Aim of the exercise - Write out the lines below word for word, omitting the pictures.
(Supplied material begins)
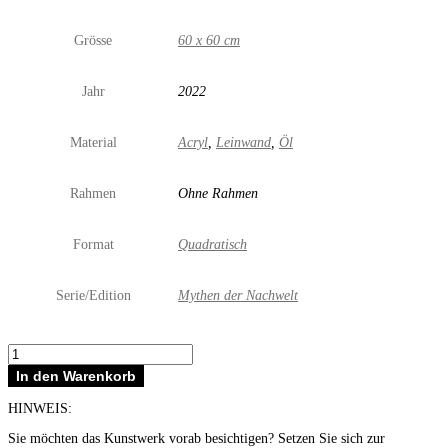
Grösse
60 x 60 cm
Jahr
2022
Material
Acryl
,
Leinwand
,
Öl
Rahmen
Ohne Rahmen
Format
Quadratisch
Serie/Edition
Mythen der Nachwelt
Screen
«Kalibrierung»
In den Warenkorb
Menge
HINWEIS:
Sie möchten das Kunstwerk vorab besichtigen? Setzen Sie sich zur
(Supplied material ends)
Response -
Grösse
60 x 60 cm
Jahr
2022
Material
Acryl
,
Leinwand
,
Öl
Rahmen
Ohne Rahmen
Format
Quadratisch
Serie/Edition
Mythen der Nachwelt
Screen
«Kalibrierung»
In den Warenkorb
Menge
HINWEIS:
Sie möchten das Kunstwerk vorab besichtigen? Setzen Sie sich zur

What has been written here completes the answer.